Originally created 05/15/98

Forget Hollywood: Cannes prefers dark, brooding films



CANNES, France -- After a flashy opening featuring the American star power of John Travolta-turned-Clintonesque, Hollywood has had its night at Cannes.

Now the film festival can get back to familiar subjects: Funerals. Physical disability. Concentration camps.

Those are just some of the areas explored by the 22 films in competition this year, making for a dark selection.

But the lineup at this 51st edition of Cannes also is one of the most anticipated in years, with a number of films seen as possible winners. That's a contrast to last year, when many couldn't name a film halfway through the festival that they considered good enough for the top prize.

The Cannes likes to highlight Hollywood fare on opening and closing nights -- such as this year's "Primary Colors" starring John Travolta as a Bill Clinton-like character running for president.

But when it comes to the 11 days of competition, the festival prefers independent films of a more brooding mode.

"That's Cannes," says veteran festival-goer Alex Ben Block, editor of the Hollywood Reporter. "They like moody films with a disturbing, cutting edge.

"You end up with some that are brilliant, and some that are unwatchable."

There should be both kinds this year. A few examples, from descriptions given to the press:

-- "Those Who Love Me Will Take the Train," a French film by Patrice Chereau, focuses on a long train trip to a funeral.

-- "Life is Beautiful," a highly praised Italian film directed by and starring Roberto Benigni, is about a father and son deported to a concentration camp. It is described as a comedy about the Holocaust.

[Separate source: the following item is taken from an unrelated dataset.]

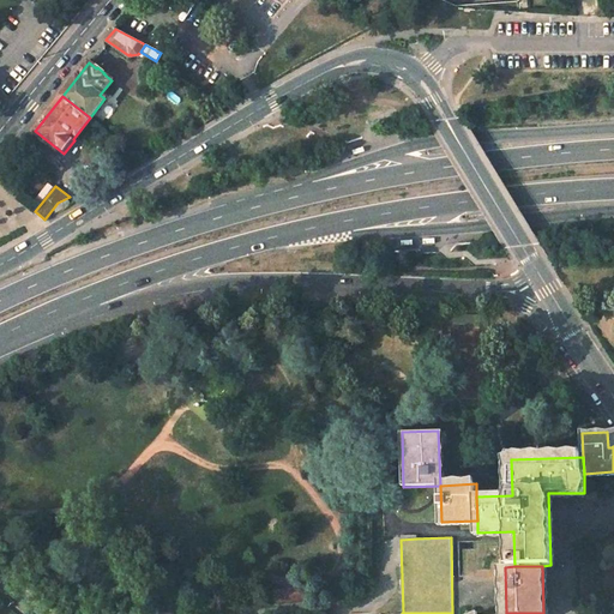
[(304,588),(270,591),(271,605),(311,602),(311,596),(305,596),(304,588)]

-- "The Idiots" a much-anticipated Danish film by Lars von Trier, a Cannes winner for his searing "Breaking the Waves." The film deals, roughly, with a group of young people exploring the dark side of life, and is said to contain explicit group sex.

-- "The Hole," from Taiwan's Tsai Ming-Liang, is set just before 2000, when a strange epidemic is sweeping the land, garbage isn't being picked up, and there isn't any water. A man observes his neighbor through a hole in his floor.

-- "Dance Me to My Song," from Australia's Rolf de Heer, is written and acted by Heather Rose. The press notes begin: "What do you do when you're stuck in a (expletive) wheelchair and you can't talk except using a voice machine and your caregiver doesn't give a (expletive) for anything except herself?"

The head of the festival, Gilles Jacob, says he chose so many dark, brooding films because they are better.

"We want to show only very high-quality films," he told the Hollywood Reporter. "So the small, rather cheery family films we see in the United States are not of high enough caliber for us."

And comedies, he says, don't travel well. "Many Neapolitan comedies that make people from Naples scream with laughter don't amuse us at all."

On closing night, though, it will be back to Hollywood in a big way.

The final film, showing out of competition, is "Godzilla."